Именно в данном контексте европейские державы рассматривали следующую фазу греческого кризиса. В феврале 1825 года разочарованный продолжающимся сопротивлением эллинов турецкий султан велел своему военачальнику, номинальному правителю Египта Мехмету Али, подавить восстание. В награду Мехмету пообещали Сирию, и очень скоро его многочисленное войско очутилось в Греции, сея разорение и смерть. По всему континенту сторонники греческой независимости стали призывать к войне против Турции. Новый русский царь тоже ощутил силу народного негодования. В апреле 1826 года Николай I в Санкт-Петербурге заключил соглашение с Британией: стороны договорились о посредничестве в Греции и отказались от любых коммерческих и территориальных претензий. Условия Аккерманской конвенции, заключенной полугодом позже, гласили, что, по мнению Британии, Франции и России, Греция должна стать полуавтономным вассальным государством Османской империи. Париж и Лондон надеялись, что сильная Греция не станет агентом русской экспансии, что она окажется непреодолимым барьером для амбиций Санкт-Петербурга; так или иначе, британский премьер-министр граф Грей больше был озабочен недопущением русских в Германию, чем ситуацией на Балканах. Сыграли свою роль и сообщения о зверствах турок на греческих землях.[558]

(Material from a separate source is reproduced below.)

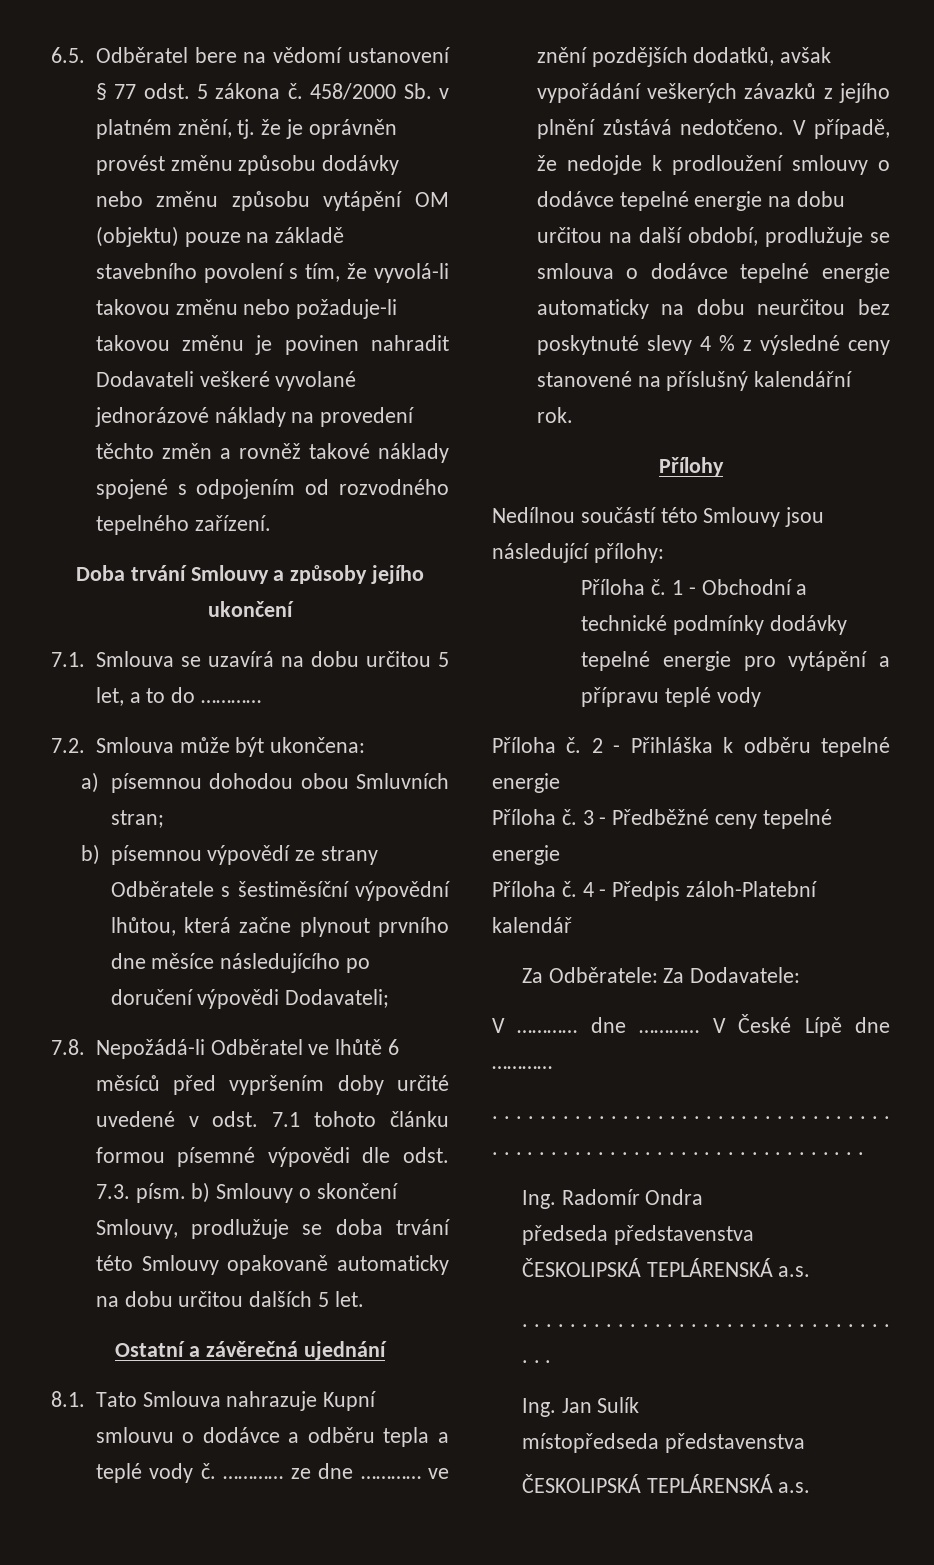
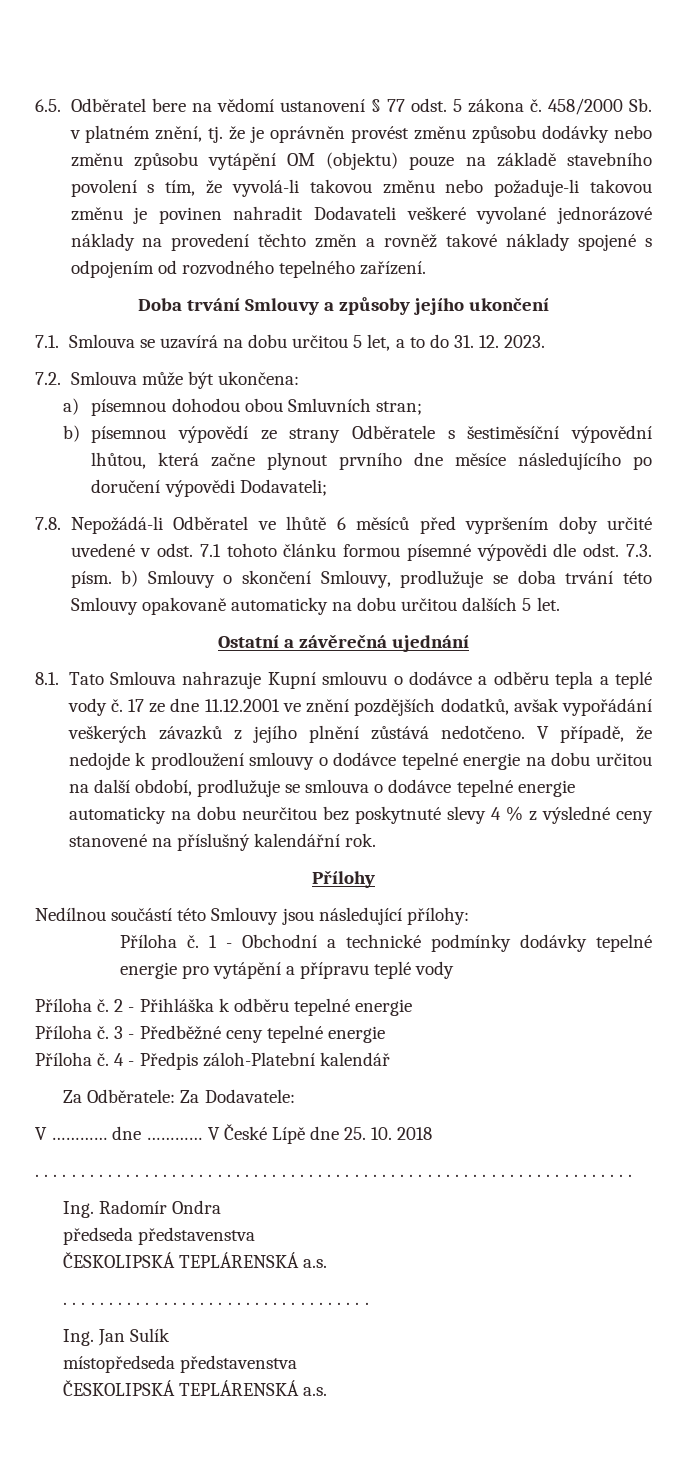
[200,700,261,703] ………… -> [453,335,546,348] 31. 12. 2023.
[223,1476,284,1479] ………… -> [127,699,144,712] 17
[360,1476,421,1479] ………… -> [204,699,280,712] 11.12.2001
[492,1066,552,1069] ………… -> [344,1127,433,1140] 25. 10. 2018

Первоначальное вмешательство ограничилось отправкой совместного англо-французского флота, который, уладив споры относительно командования, наголову разгромил турецко-египетские морские силы у мыса Наварин[559] в октябре 1827 года. В самом конце того же года султан Махмуд II решил упредить создание антиосманской коалиции и объявил священную войну (джихад) России. После непродолжительной военной кампании турок вынудили принять условия Адрианопольского договора в сентябре 1829 года. Греция обрела независимость, Валахия и Молдавия получили автономию, тогда как Россия сделала лишь весьма скромные территориальные приобретения на Кавказе.Международные споры об участи Испании, Италии, Греции и Латинской Америки на время отвлекают внимание от основной проблемы европейской политики, то есть будущего Германии. Пруссия воспринимала возрождение французского могущества в 1820-е годы с возрастающим беспокойством. Раздосадованный «австрийской апатией» новый прусский министр иностранных дел граф Берншторфф начал обхаживать мелкие немецкие государства, многие из которых опасались потенциальной агрессии со стороны обновленной Франции. Главным стремлением и главной целью напористой политики графа было создание Таможенного союза, организации не столько коммерческой, сколько политической и стратегической.[560]
Прусский министр финансов Фридрих фон Мотц предсказывал, что «политическое единство» окажется «неизбежным следствием коммерческого союза». Он полагал, что идеальным исходом будет «единая, внутренне и внешне по-настоящему свободная Германия под прусским руководством и прусской защитой». Так впервые была озвучена связь между германским единством и безопасностью Пруссии.С другого берега Рейна французы с тревогой наблюдали за наращиванием немецкой военной мощи. Раздавались голоса, в особенности за пределами парламентских стен, призывавшие монарха и его министров пересмотреть как можно скорее ненавистные «соглашения 1815-го». Именно поэтому король Карл X изволил заметить, что «возможно, война против венского двора будет полезна для прекращения внутренних споров и займет народ в целом, как он того желает».[561]
Но вместо того, чтобы нападать на Габсбургов, Франция атаковала слабеющих османов в Северной Африке. В начале июля 1830 года был захвачен Алжир – частично для того, чтобы покончить с берберскими пиратами, а отчасти для того, чтобы заполнить очевидный вакуум власти на южном фланге, пока не вмешалась какая-либо другая страна; в основном, впрочем, этот шаг предприняли ради того, чтобы укрепить положение правительства. Увы, война запоздала. В том же месяце накопившиеся обиды на внутреннюю политику восстановленной монархии и на ее неспособность обеспечить Франции «достойный» статус в Европе обернулись революцией. От основной линии дома Бурбонов избавились, и Луи-Филипп, герцог Орлеанский, взошел на трон как «гражданин король».